Sanders-Graham debate tests waters for a Senate reset
On Monday at noon, as the Jan. 6 committee wraps its second public hearing, two U.S. senators on opposite ends of the spectrum — Bernie Sanders (I-Vt.) and Lindsey Graham (R-S.C.) — will meet in Boston in a life-sized replica of the Senate chambers for an unlikely experiment in saving the art of political compromise.
Driving the news: Graham and Sanders are participating in the inaugural debate of The Senate Project™ launched by the Bipartisan Policy Center, the Orrin G. Hatch Foundation and the Edward M. Kennedy Institute for the United States Senate.
- The topic for the one-hour Oxford-style policy debate: The state of the economy.
- The debate will be moderated by Fox News' Bret Baier and streamed on Fox Nation. It will be re-aired on Saturday on Fox News Channel.
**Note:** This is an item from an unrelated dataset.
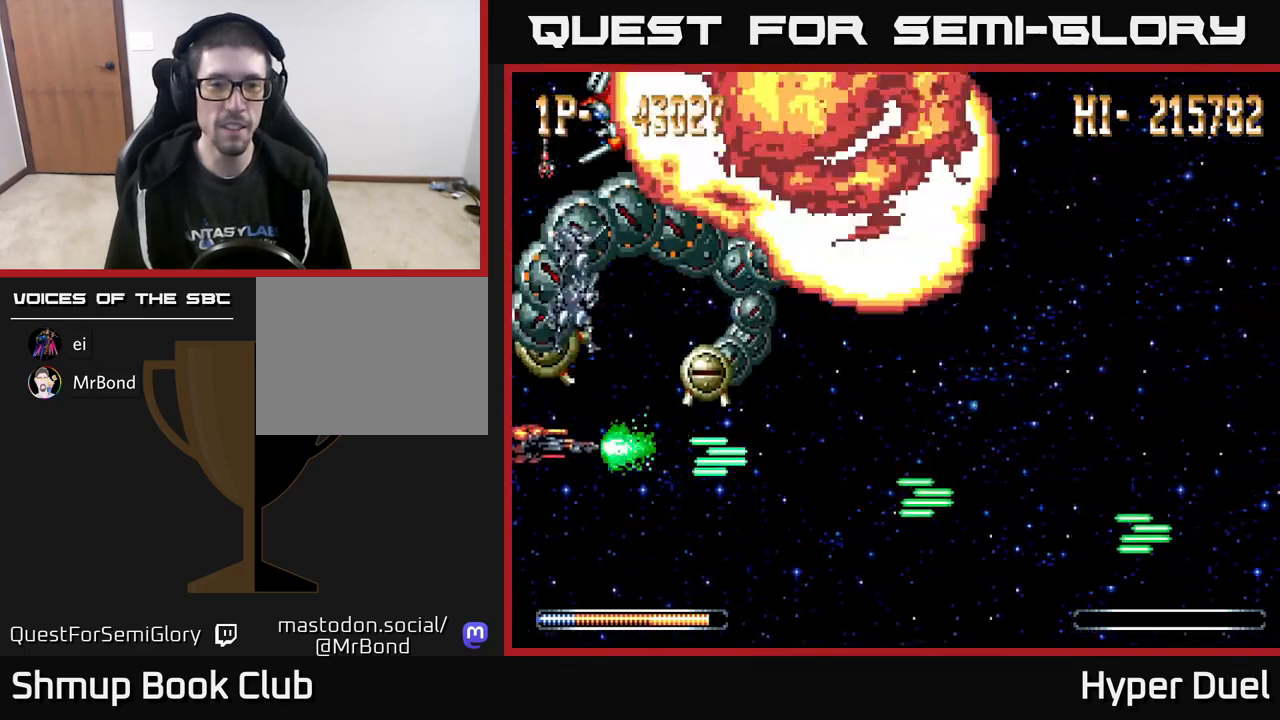
{"buttons": ["A", "DPAD_UP", "DPAD_RIGHT"], "right_stick": "center", "events": [[417, "DPAD_RIGHT", "down"]]}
- Other senators will be drafted for future debates. A second is scheduled in Washington next month, with a third in Utah this fall.
How we got here: At a low point in American democracy, with a gridlocked 50-50 Senate and rising calls to end the filibuster, organizers are seeking to "reintroduce the culture of seeking common ground and consensus that has been the essence of the Senate since it was conceived in 1789," they said in a statement announcing the initiative.
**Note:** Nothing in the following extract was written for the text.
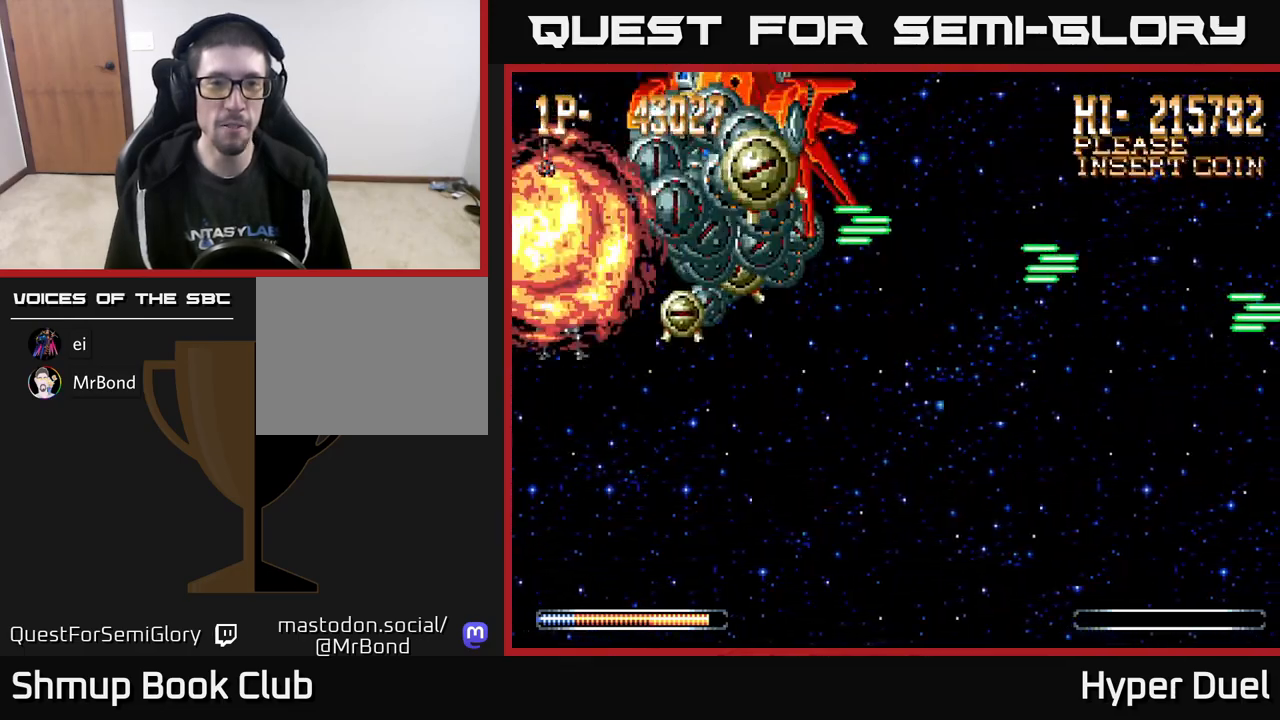
{"buttons": ["A", "DPAD_DOWN"], "right_stick": "center", "events": [[83, "DPAD_UP", "up"], [150, "DPAD_RIGHT", "up"], [200, "DPAD_DOWN", "down"]]}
- They cite the example of the two late senators — Kennedy, a Democrat from Massachusetts, and Hatch, a Republican from Utah — who forged a personal and professional bond to broker major legislative compromises.
What they're saying: "Our legislative process may never have been as dysfunctional as it is now. ... I hardly recognize the Senate as the same body where I was 15 years ago," Tom Daschle, a Democrat and the former Senate majority leader from South Dakota, told Axios.
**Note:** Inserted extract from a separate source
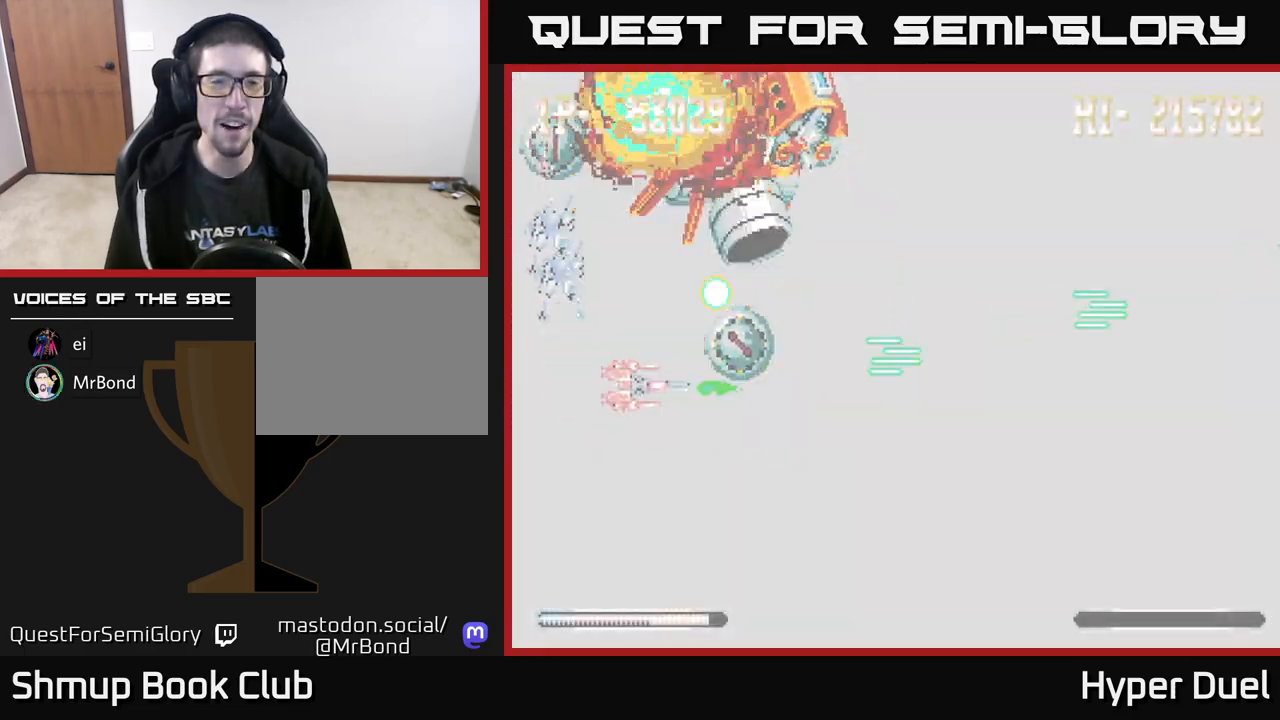
{"buttons": ["A"], "right_stick": "center", "events": [[67, "DPAD_DOWN", "up"]]}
- Daschle is a co-founder of the Bipartisan Policy Center and a board member of the Kennedy Institute.
- "Compromise is the oxygen of democracy, and I believe that the legislative process is suffocating because there is so little compromise. We're not accomplishing what democracy has been charged to do in this country, and I worry about what it may mean for the future."
- He said the increasing inability to set partisanship aside for the greater good on key issues plays "right into the hands of" China's President Xi Jinping, Russia's Putin and the argument that today's democracies can't be as effective as autocracies.
The bottom line: Daschle said if Sanders and Graham can find a starting point for compromise, others may follow.
- "We see this as an incremental thing. We don't think one debate is going to change much."